The training set [h]as been evaluated according to its compliance to the AI Constitutional approach to mitigate this risk …. [T]he LLM is trained according to an AI Constitutional approach to prevent this type of processing [of personal data]. The Claude models are specifically trained to respect privacy.”

It is unclear why the Parliament assesses “compliance to the AI Constitutional approach” and not with the GDPR and the AI Act. Anthropic, by its own admission, uses web-scraped data for AI training. This may maybe unlawful as it could include special categories of personal data.[2]

Bullshit generators for archive access

Unlawful processing of personal data is not the only issue with LLMs. They memorise their training data and regurgitate information. They are probabilistic system that generate “bullshit”. LLMs should not be used when accuracy of information is warranted.

Yet, the Parliament did not assess non-LLM alternatives. It only “tested” a two LLM models: Claude from Anthropic, and Titan from Amazon.[3] The Parliament is locked into Amazon’s Cloud ecosystem and relies on Amazon Bedrock—Amazon’s marketplace for AI models.

Anthropic claims that the project achieves “high accuracy”.  However, the documents from the Parliament reveal otherwise. The Parliament used a list of thirty “test” questions in French. In the Parliament’s “test“,[4] Claude gets the first President of European Commission wrong. It states “Robert Schuman 7” as the first President of the European Parliament. “Robert Schuman 7” is likely the address of a café in Brussels, which Claude may have memorised. Despite the problems with LLMs, the Parliament chose Claude.

The Parliament’s (lack of) assessment

The Parliament should have performed a range of assessments before deploying ‘Ask the EP Archives’, which is hosted on Amazon AWS and is available to anyone through the Parliament’s website. Surprisingly, the Parliament did not assess the tool for use by general public.

“This system is designed for a business-to-business context more than a business-to-consumer. Users expected are young researchers, researchers, archivists or historians”

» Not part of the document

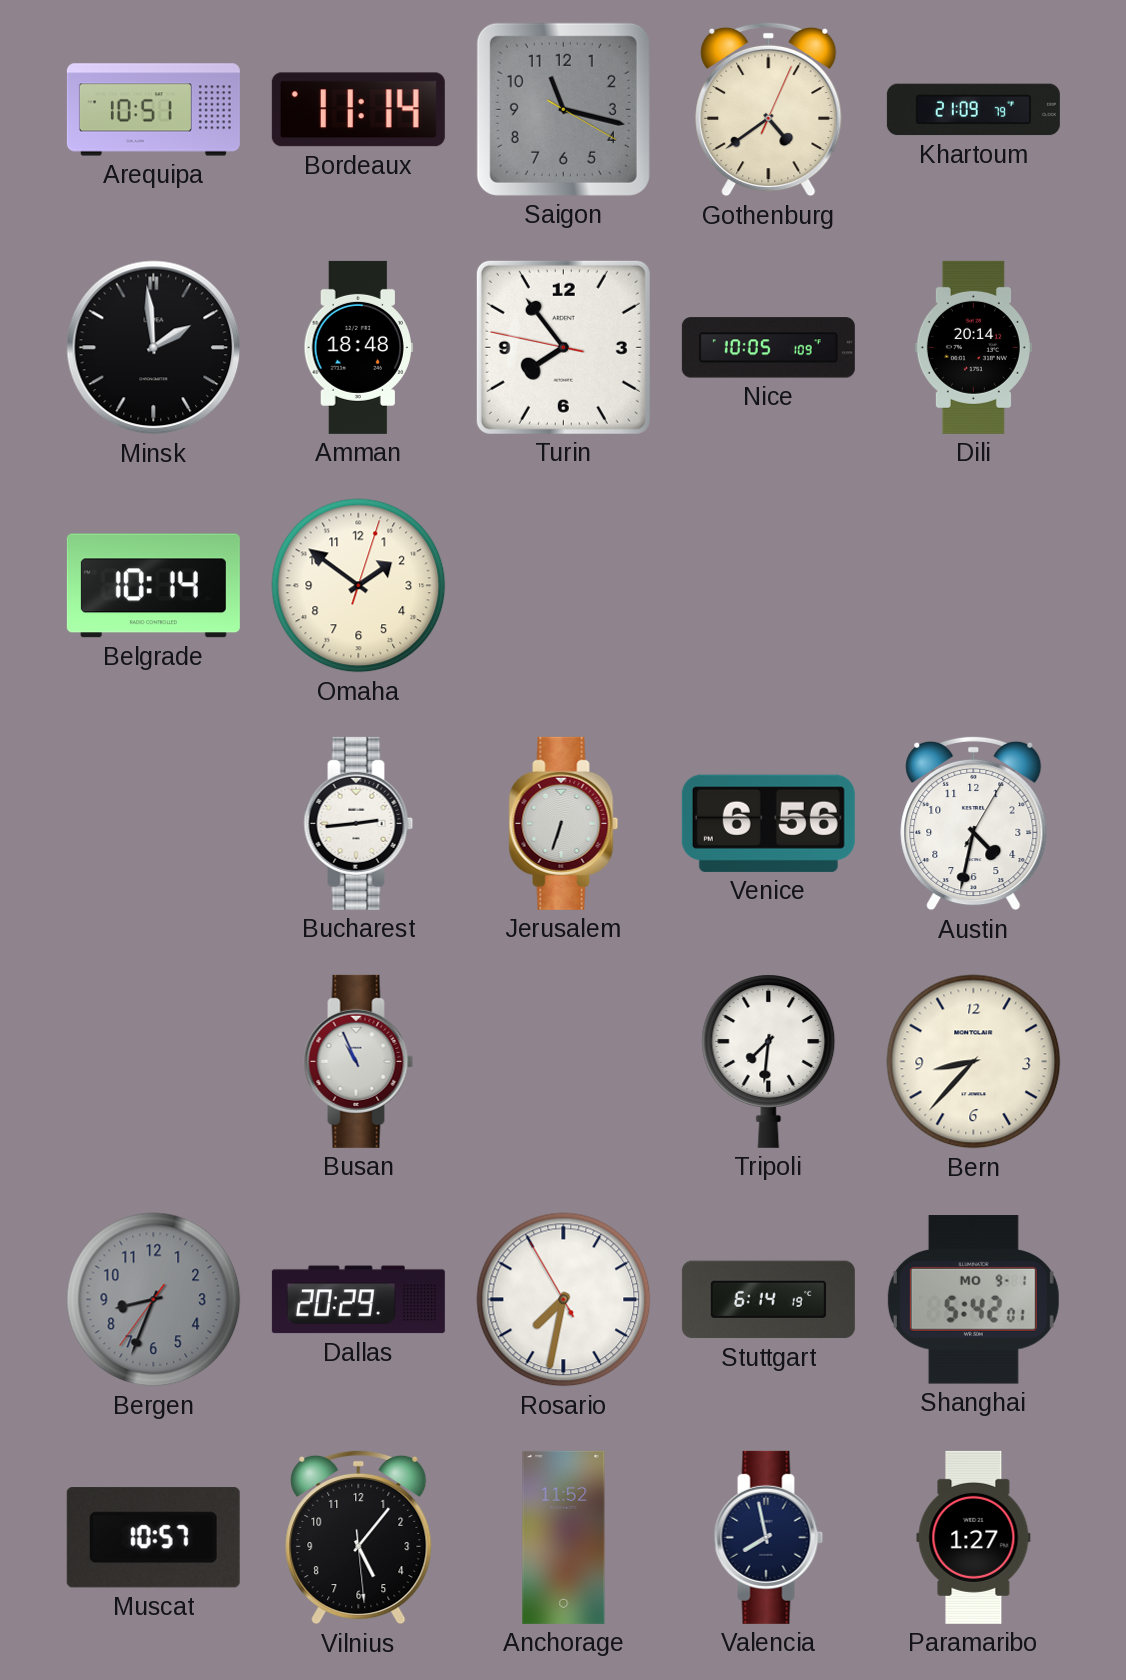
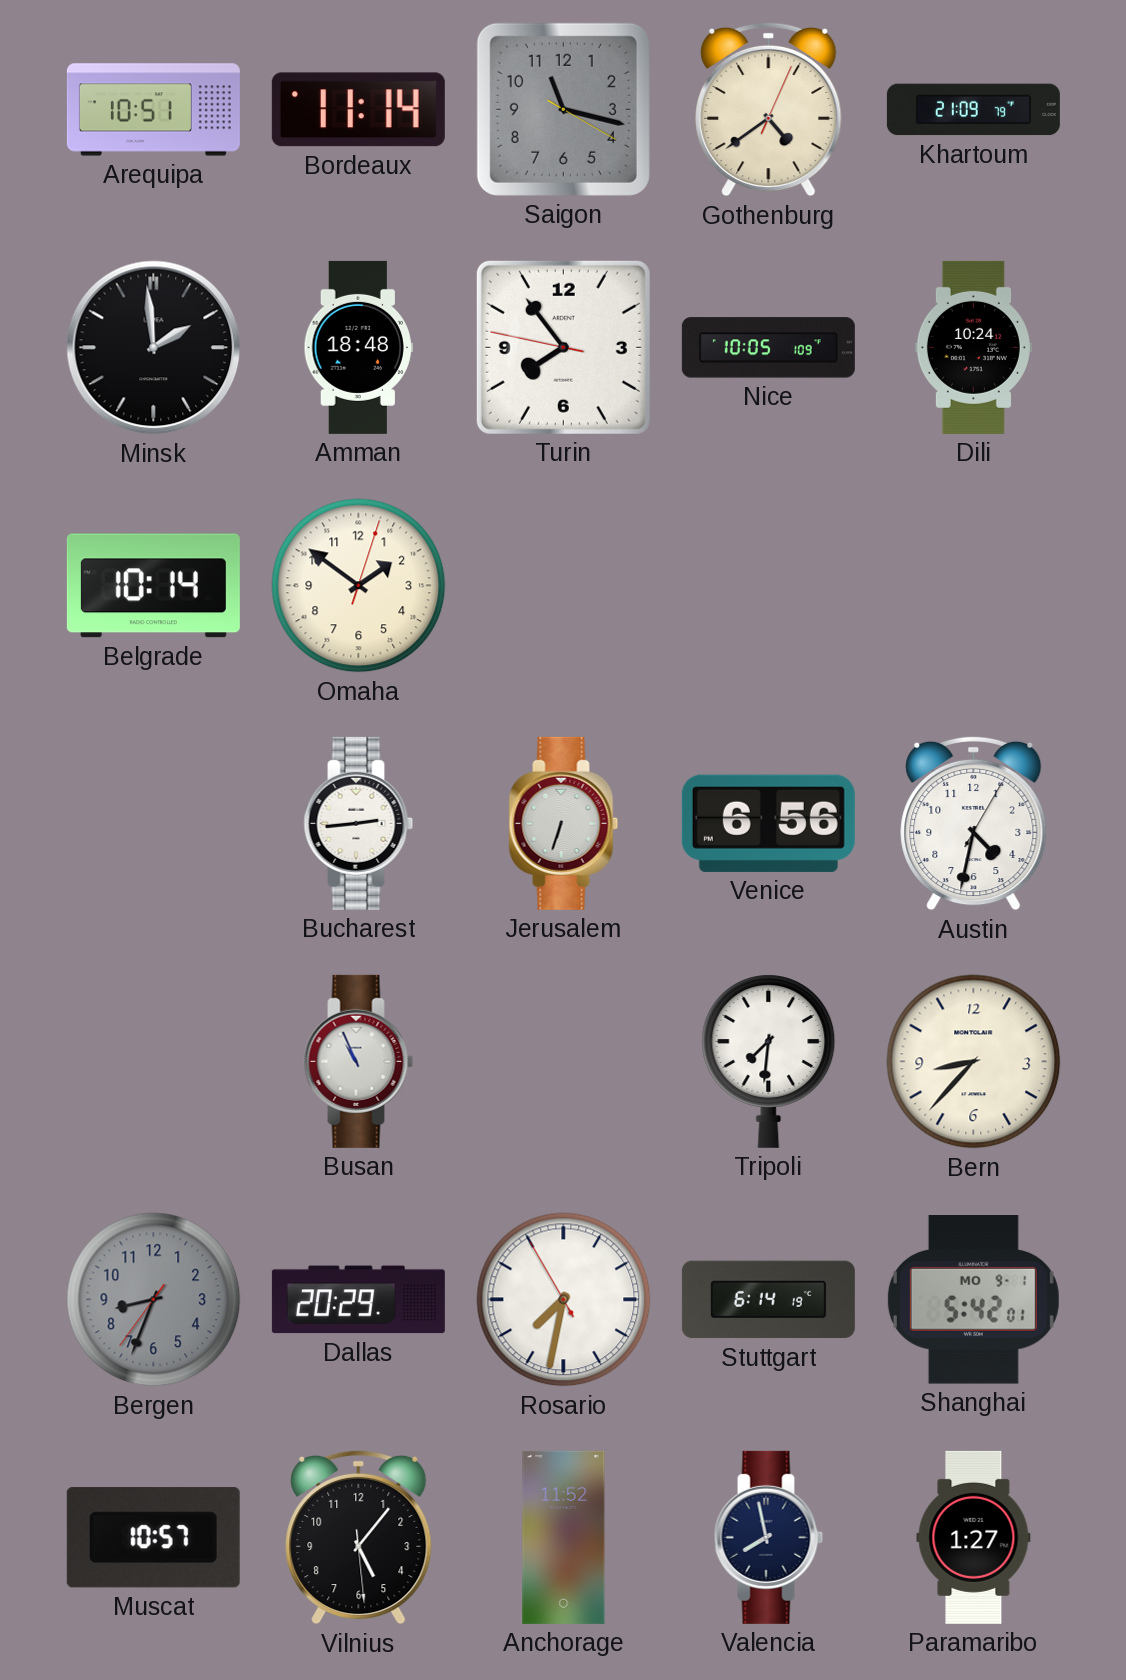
Dili: 20:14 -> 10:24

Why was “a system designed for a business-to-business context” made open to the public without further assessment? The general public is likely to take the information on the Parliament’s website as authoritative. Claude fails with simple questions.

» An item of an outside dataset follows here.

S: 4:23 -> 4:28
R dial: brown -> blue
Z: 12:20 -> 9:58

Furthermore, the Parliament has not performed risk assessment, data protection impact assessment, or a proper environmental impact assessment.[5] As for cyber security, the Parliament depends on security by redaction.

Who is in control?

While the Parliament has failed to assess the tool before deployment, Anthropic lists the Parliament among its customers. But there were no tenders or contracts. Enforce was informed that

“Parliament’s use of the services specified in your application for the Historical Archives is done through the European Commission acting as an intermediary for cloud brokering services… In that sense, there is no direct contract for Parliament’s use of Amazon Bedrock, and Claude as provided by Anthropic.”

The European Commission has a contract with Amazon AWS. The Parliament relies on the Commission’s contract. But neither the Commission nor the Parliament have a contract with Anthropic for generative AI.

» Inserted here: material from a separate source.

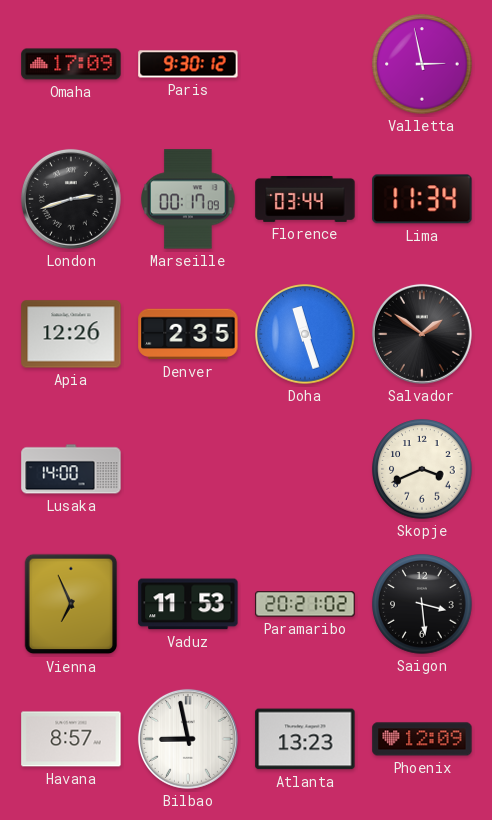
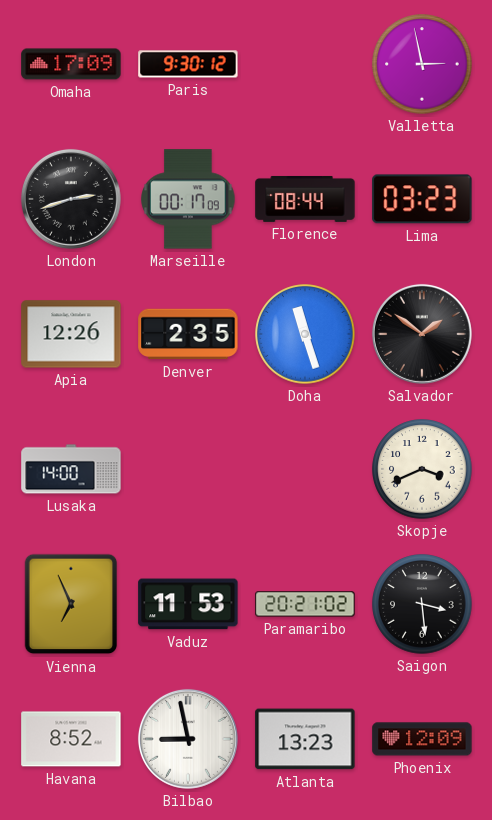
Florence: 03:44 -> 08:44
Lima: 11:34 -> 03:23
Havana: 8:57 -> 8:52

The Parliament’s Head of Archive Unit said in a promotional video for Anthropic: “If we use generative AI, we permanently need to be under [sic] control of the solution that we’ve built.” The Parliament uses Amazon’s infrastructure, Amazon’s marketplace and Amazon-funded Anthropic’s AI models.

The Parliament is not in control. Amazon is.

Ends

Documents received the European Parliament through access to documents request:


Notes

[1] https://www.anthropic.com/news/claudes-constitution

[2] The EDPB states that ‘the mere fact that personal data is publicly accessible [and available for web scrapping] does not imply that “the data subject has manifestly made such data public”.’

[3] The Parliament also claimed to have used “ChaGPT [sic] 3.5” but did not provide documents for it when we asked for test questions and answers.

[4] The responses from Titan were no better. See also comparison between Sonnet 3.0 and 3.5 “tested” by the Parliament.

[5] The environmental assessment is limited to the Parliament’s belief in Amazon AWS using 90% renewable energy.